■ Selected passage
------------------------------------------------------------------------

# MK4: bigger injector options?



## elRey (May 15, 2001)

MK4: bigger injector options?
direct swap
sizes?
sources?

Thanks,
Rey


----------



## tdogg74 (Mar 1, 2002)

Why are you going with larger injectors. That will have a lot to do with which ones to run.


----------



## elRey (May 15, 2001)

*Re: (tdogg74)*


_Quote, originally posted by *tdogg74* »_Why are you going with larger injectors. That will have a lot to do with which ones to run.

going FI and will be starting with stock 1.8T management.
I believe stock 1.8T injectors are ~317cc
Are stock 1.8T injectors direct swaps?
I assumed the connectors were a little different.
Rey


----------



## elRey (May 15, 2001)

*Re: (elRey)*


_Quote, originally posted by *elRey* »_Are stock 1.8T injectors direct swaps?
I assumed the connectors were a little different.
Rey

I just compared my MK4 2.0L AZG injector conectors to those of 1.8T injectors and they are different. The 2.0L connectors have very rounded corners while 1.8T connectors are pretty squared off.
So....
Are there any ~317+ cc injectors for the MK4 2.0L ??????
Rey


_Modified by elRey at 6:51 AM 5-11-2006_


----------



## elRey (May 15, 2001)

*Re: (elRey)*

I'm getting the feeling there are no options for the MK4 2.0L
I believe the AEG is the same connectors as 1.8T (standard bosch), but
AZG and newer are different.
I guess I have to splice the different connectors in to use bigger injectors.
Rey


----------



## ABF Jeff (Nov 16, 2005)

*Re: (elRey)*

I have swapped all different kinds of Bosch injectors and they all plugged right in. I have 1.8T injectors in my 2.0 right now.


----------



## elRey (May 15, 2001)

*Re: (ABF Jeff)*

MK4 AZG and newer.... 
I have different connectors than a stock 1.8T and yours.


----------



## elRey (May 15, 2001)

*Re: (ABF Jeff)*

'02 AZG 2.0L injector:








Notice the rounded corners of the connector.
1.8T are more square.


_Modified by elRey at 10:08 PM 5-22-2006_


----------



## independent77 (May 23, 2003)

*Re: (elRey)*

what is that extra barb fitting for?


----------



## VWn00b (Mar 4, 2005)

NOS


----------



## elRey (May 15, 2001)

*Re: (independent77)*


_Quote, originally posted by *independent77* »_what is that extra barb fitting for?

------------------------------------------------------------------------

[Records contained in a dataset]
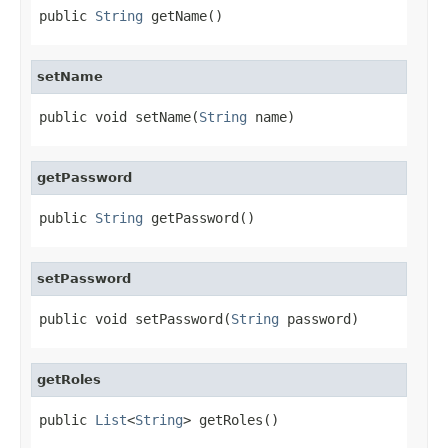
public 
String
 getName()
setName
public void setName(
String
 name)
getPassword
public 
String
 getPassword()
setPassword
public void setPassword(
String
 password)
getRoles
public 
List
<
String
> getRoles()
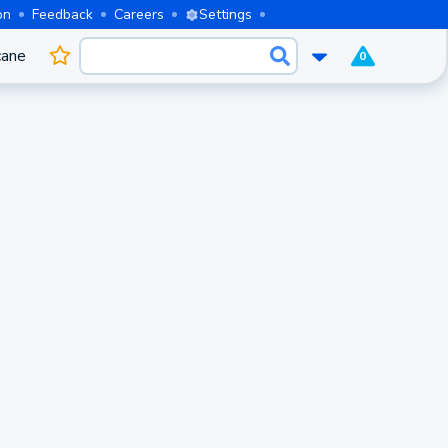
on
Feedback
Careers
Settings
cane
0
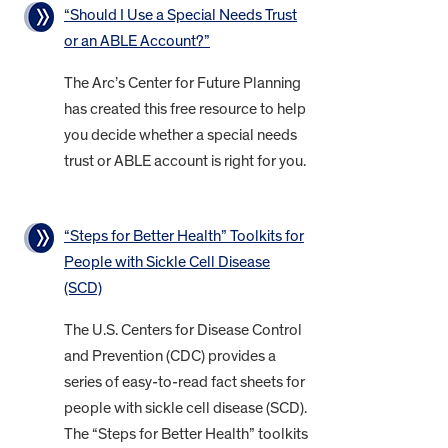
“Should I Use a Special Needs Trust
or an ABLE Account?”
The Arc’s Center for Future Planning
has created this free resource to help
you decide whether a special needs
trust or ABLE account is right for you.
“Steps for Better Health” Toolkits for
People with Sickle Cell Disease
(SCD)
The U.S. Centers for Disease Control
and Prevention (CDC) provides a
series of easy-to-read fact sheets for
people with sickle cell disease (SCD).
The “Steps for Better Health” toolkits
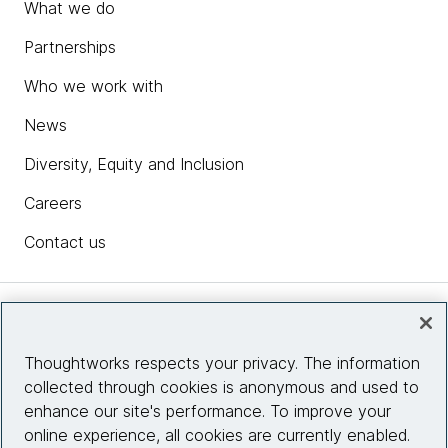
What we do
Partnerships
Who we work with
News
Diversity, Equity and Inclusion
Careers
Contact us
Insights
Thoughtworks respects your privacy. The information
collected through cookies is anonymous and used to
Site info
enhance our site's performance. To improve your
online experience, all cookies are currently enabled.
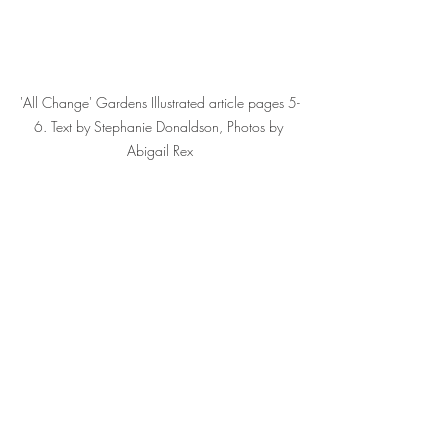
'All Change' Gardens Illustrated article pages 5-
6. Text by Stephanie Donaldson, Photos by 
Abigail Rex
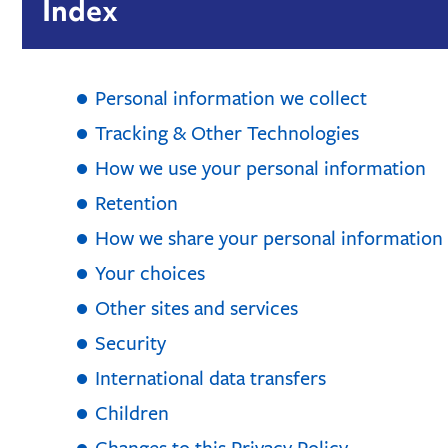
Index
Personal information we collect
Tracking & Other Technologies
How we use your personal information
Retention
How we share your personal information
Your choices
Other sites and services
Security
International data transfers
Children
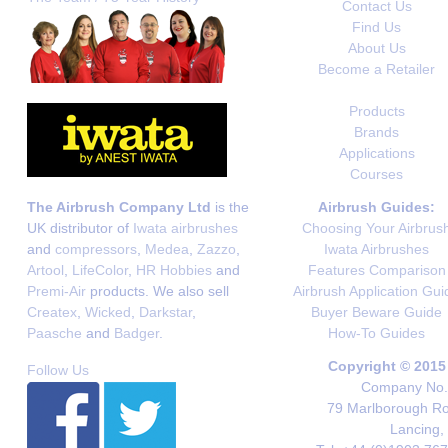
Contact Us
Find Us
About Us
Become a Retailer
Products
Brands
Applications
Courses
The Airbrush Company Ltd
is the
Airbrush Guides:
UK distributor of
Iwata airbrushes
Choosing Your Airbrus
and
compressors
,
Medea
,
Zazzo
,
Iwata Airbrushes
Artool
,
LifeColor
,
HR Hobbies
and
Features Comparison
Premi-Air
products. We also sell
Airbrush Application Gui
Createx
,
Wicked
,
Darkstar
,
Buyer Beware Guide
Paasche
and
Badger
.
How-To Guides
Copyright © 2015
Follow Us
Company No. 
79 Marlborough Roa
Lancing,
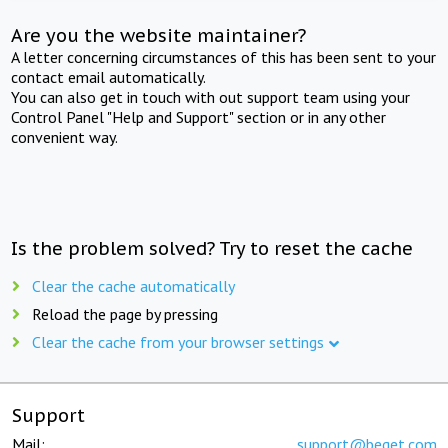
Are you the website maintainer?
A letter concerning circumstances of this has been sent to your
contact email automatically.
You can also get in touch with out support team using your
Control Panel "Help and Support" section or in any other
convenient way.
Is the problem solved? Try to reset the cache
Clear the cache automatically
Reload the page by pressing
Clear the cache from your browser settings
Support
Mail:
support@beget.com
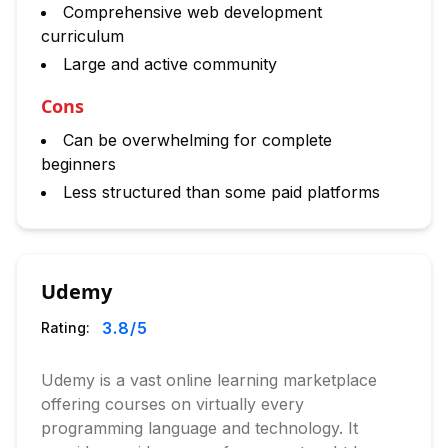
Comprehensive web development
curriculum
Large and active community
Cons
Can be overwhelming for complete
beginners
Less structured than some paid platforms
Udemy
3.8
/5
Rating:
Udemy is a vast online learning marketplace
offering courses on virtually every
programming language and technology. It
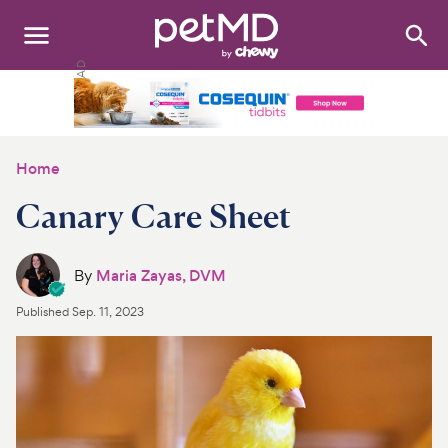
Search
:
Dogs
Cats
Home
Other Pets
Canary Care Sheet
Medications
By
Maria Zayas, DVM
Discover
Published
Sep. 11, 2023
Product Reviews
Health Tools
About Us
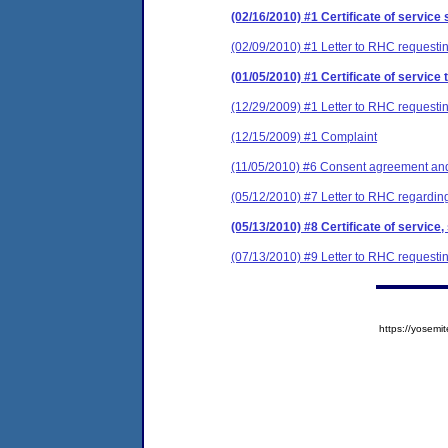
(02/16/2010) #1 Certificate of service 
(02/09/2010) #1 Letter to RHC requestin
(01/05/2010) #1 Certificate of service 
(12/29/2009) #1 Letter to RHC requestin
(12/15/2009) #1 Complaint
(11/05/2010) #6 Consent agreement and 
(05/12/2010) #7 Letter to RHC regarding
(05/13/2010) #8 Certificate of service,
(07/13/2010) #9 Letter to RHC requestin
https://yose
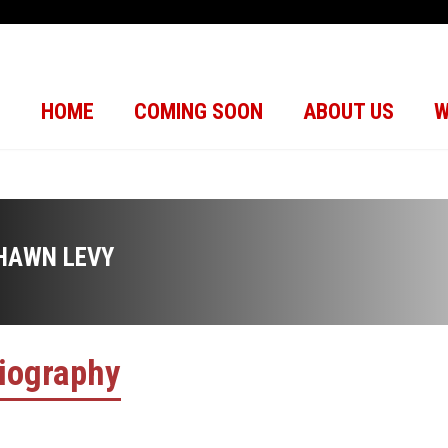
HOME
COMING SOON
ABOUT US
W
HAWN LEVY
iography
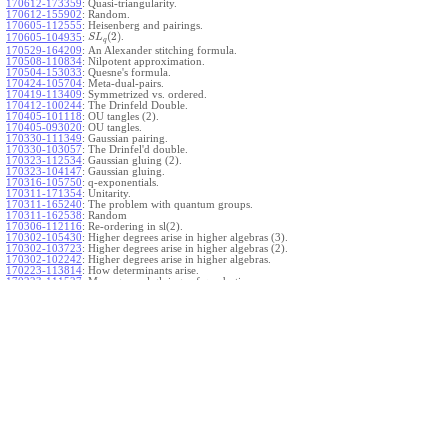
170612-173359
:
Quasi-triangularity.
170612-155902
:
Random.
170605-112555
:
Heisenberg and pairings.
(
2
)
.
170605-104935
:
S
L
q
170529-164209
:
An Alexander stitching formula.
170508-110834
:
Nilpotent approximation.
170504-153033
:
Quesne's formula.
170424-105704
:
Meta-dual-pairs.
170419-113409
:
Symmetrized vs. ordered.
170412-100244
:
The Drinfeld Double.
170405-101118
:
OU tangles (2).
170405-093020
:
OU tangles.
170330-111349
:
Gaussian pairing.
170330-103057
:
The Drinfel'd double.
170323-112534
:
Gaussian gluing (2).
170323-104147
:
Gaussian gluing.
170316-105750
:
q-exponentials.
170311-171354
:
Unitarity.
170311-165240
:
The problem with quantum groups.
170311-162538
:
Random
170306-112116
:
Re-ordering in sl(2).
170302-105430
:
Higher degrees arise in higher algebras (3).
170302-103723
:
Higher degrees arise in higher algebras (2).
170302-102242
:
Higher degrees arise in higher algebras.
170223-113814
:
How determinants arise.
170223-111527
:
More general gluings of quadratics.
Ado for
.
170223-105738
:
g
1
w
170221-113909
:
The internal kernel for
A
170221-111258
:
Other solvable algebras.
170221-110142
:
The expected gln theorem.
170221-104720
:
Avoiding v-tangles.
170213-132632
:
Yoshikawa presentations.
170213-105017
:
Gaussian pairing (3).
170213-103908
:
Gaussian pairing (2).
170213-102559
:
Gaussian pairing.
170204-165508
:
The Cartan criterion.
170116-112638
:
Misc.
170109-111348
:
Realizations within Heisenberg algebras (2).
170109-110047
:
Realizations within Heisenberg algebras.
170109-104407
:
Divided differences.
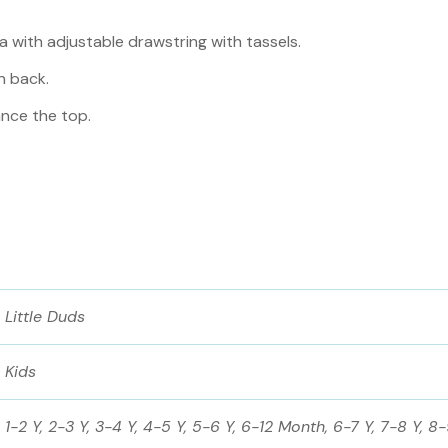
 with adjustable drawstring with tassels.
n back.
nce the top.
Little Duds
Kids
1-2 Y, 2-3 Y, 3-4 Y, 4-5 Y, 5-6 Y, 6-12 Month, 6-7 Y, 7-8 Y, 8-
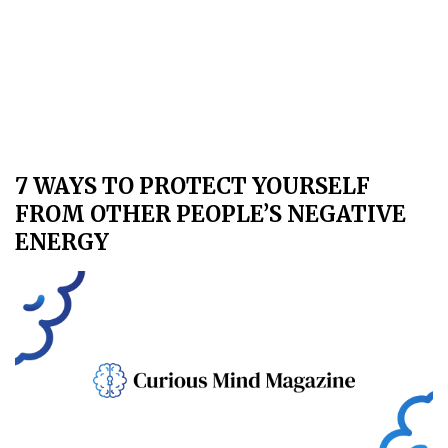
7 WAYS TO PROTECT YOURSELF
FROM OTHER PEOPLE’S NEGATIVE
ENERGY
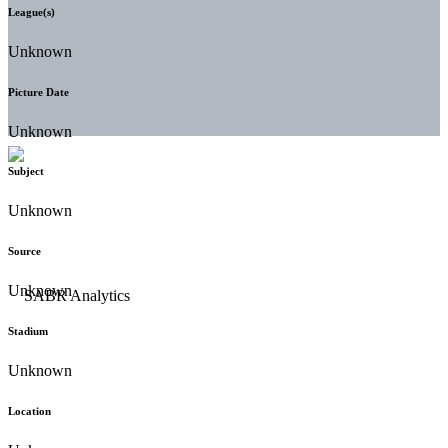
League(s)
Unknown
Picture Date
Unknown
Subject
Unknown
Source
Unknown
Stadium
Unknown
Location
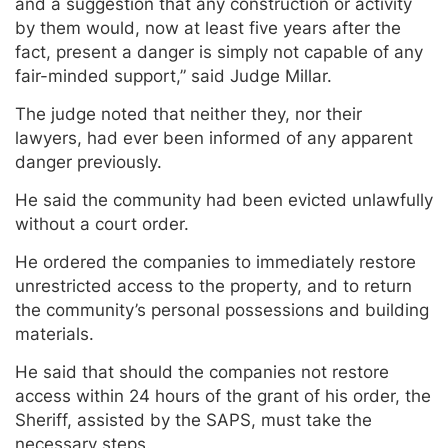
and a suggestion that any construction or activity
by them would, now at least five years after the
fact, present a danger is simply not capable of any
fair-minded support,” said Judge Millar.
The judge noted that neither they, nor their
lawyers, had ever been informed of any apparent
danger previously.
He said the community had been evicted unlawfully
without a court order.
He ordered the companies to immediately restore
unrestricted access to the property, and to return
the community’s personal possessions and building
materials.
He said that should the companies not restore
access within 24 hours of the grant of his order, the
Sheriff, assisted by the SAPS, must take the
necessary steps.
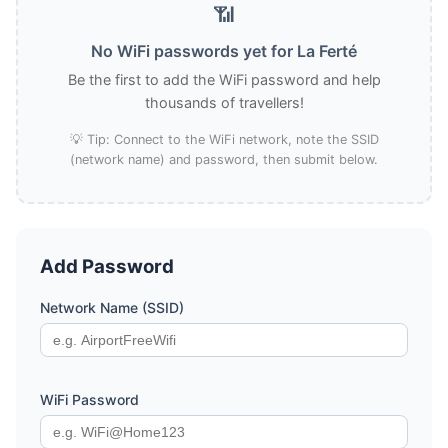
📶
No WiFi passwords yet for La Ferté
Be the first to add the WiFi password and help
thousands of travellers!
💡 Tip: Connect to the WiFi network, note the SSID
(network name) and password, then submit below.
Add Password
Network Name (SSID)
WiFi Password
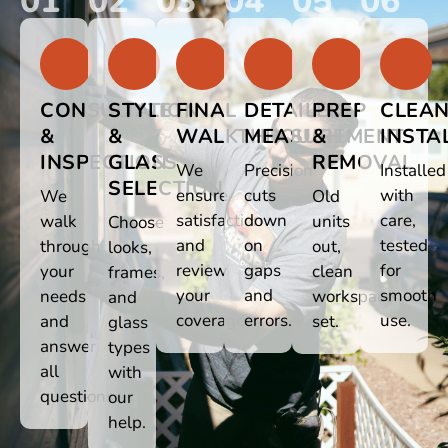
01
02
03
04
05
06
CONSULTATION
STYLE
FINAL
DETAILED
PREP
CLEA
&
&
WALKTHROUGH
MEASUREMENT
&
INSTA
INSPECTION
GLASS
REMOVAL
We
Precision
Installed
SELECTION
ensure
cuts
with
We
Old
satisfaction
down
care,
walk
units
Choose
and
on
tested
through
out,
looks,
review
gaps
for
your
clean
frames,
your
and
smooth
needs
workspace
and
coverage.
errors.
use.
and
set.
glass
answer
types
all
with
questions.
our
help.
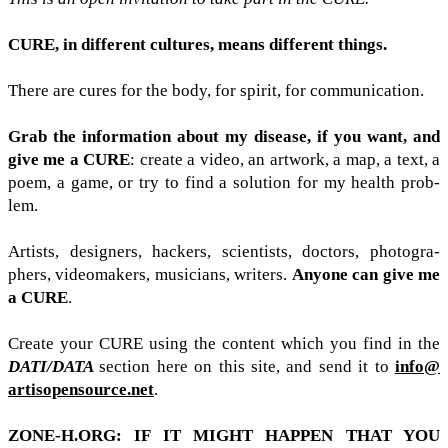
CURE
, in dif­fer­ent cul­tures, means dif­fer­ent things.
There are cures for the body, for spirit, for com­mu­ni­ca­tion.
Grab the infor­ma­tion about my dis­ease, if you want, and
give me a
CURE
: cre­ate a video, an art­work, a map, a text, a
poem, a game, or try to find a solu­tion for my health prob­
lem.
Artists, design­ers, hack­ers, sci­en­tists, doc­tors, pho­tog­ra­
phers, video­mak­ers, musi­cians, writ­ers.
Any­one can give me
a
CURE
.
Cre­ate your
CURE
using the con­tent which you find in the
DATI
/​DATA
sec­tion here on this site, and send it to
info@​
artisopensource.​net
.
ZONE​-​H​
.
ORG
:
IF
IT
MIGHT
HAP­PEN
THAT
YOU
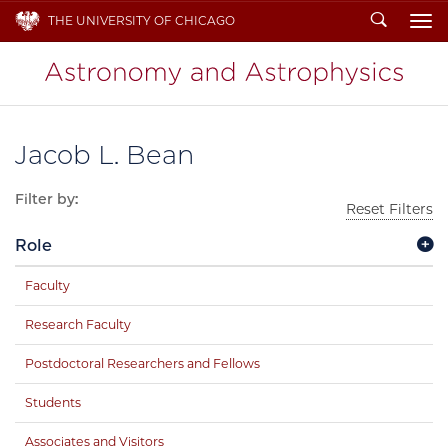
Search
THE UNIVERSITY OF CHICAGO
To
Jacob L. Bean
Filter by:
Reset Filters
Role
Faculty
Research Faculty
Postdoctoral Researchers and Fellows
Students
Associates and Visitors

------------------------------------------------------------------------

■ Directions
a – In the rows, update the lines between the one holding "7 WAYS TO PROTECT YOURSELF" and the one holding "necessary steps.", inclusive, so that "Unknown" becomes "Not listed" and nothing else changes. Leave the picture lines out of your answer.
b – Carry the MK4 injector thread on from the point where it stops.

■ Task results
a –
7 WAYS TO PROTECT YOURSELF
FROM OTHER PEOPLE’S NEGATIVE
ENERGY
League(s)
Not listed
Picture Date
Not listed
Subject
Not listed
Source
Not listed
Stadium
Not listed
Location
and a suggestion that any construction or activity
by them would, now at least five years after the
fact, present a danger is simply not capable of any
fair-minded support,” said Judge Millar.
The judge noted that neither they, nor their
lawyers, had ever been informed of any apparent
danger previously.
He said the community had been evicted unlawfully
without a court order.
He ordered the companies to immediately restore
unrestricted access to the property, and to return
the community’s personal possessions and building
materials.
He said that should the companies not restore
access within 24 hours of the grant of his order, the
Sheriff, assisted by the SAPS, must take the
necessary steps.

b –
These are air shrouded injectors. A hose diredtly off the intake
right after the MAF goes to that barb.
Hose can be seen here. It's the first hose right after MAF:










_Modified by elRey at 8:10 AM 5-15-2006_


----------



## elRey (May 15, 2001)

*Re: (elRey)*

I had a chance to test fit some stock '04 1.8T 20v injectors on my
'02 2.0L AZG. The 1.8T injectors were 6mm too short AND
the mani side o-ring was a little small.
I've conceded to the fact that any injector upgrade will require
changing the wiring connectors.
Any options?????



_Modified by elRey at 9:59 AM 5-23-2006_


----------



## [email protected] (Jan 13, 2005)

*Re: (elRey)*


_Quote, originally posted by *elRey* »_I've conceded to the fact that any injector upgrade will require changing the wiring connectors.

Your concession would be inevitable, anyway. You really don't have a choice about the electrical connectors. USRT may be able to provide a set of plug n' play harness adaptors in addition to the proper, though. http://****************.com/smile/emthup.gif


----------



## elRey (May 15, 2001)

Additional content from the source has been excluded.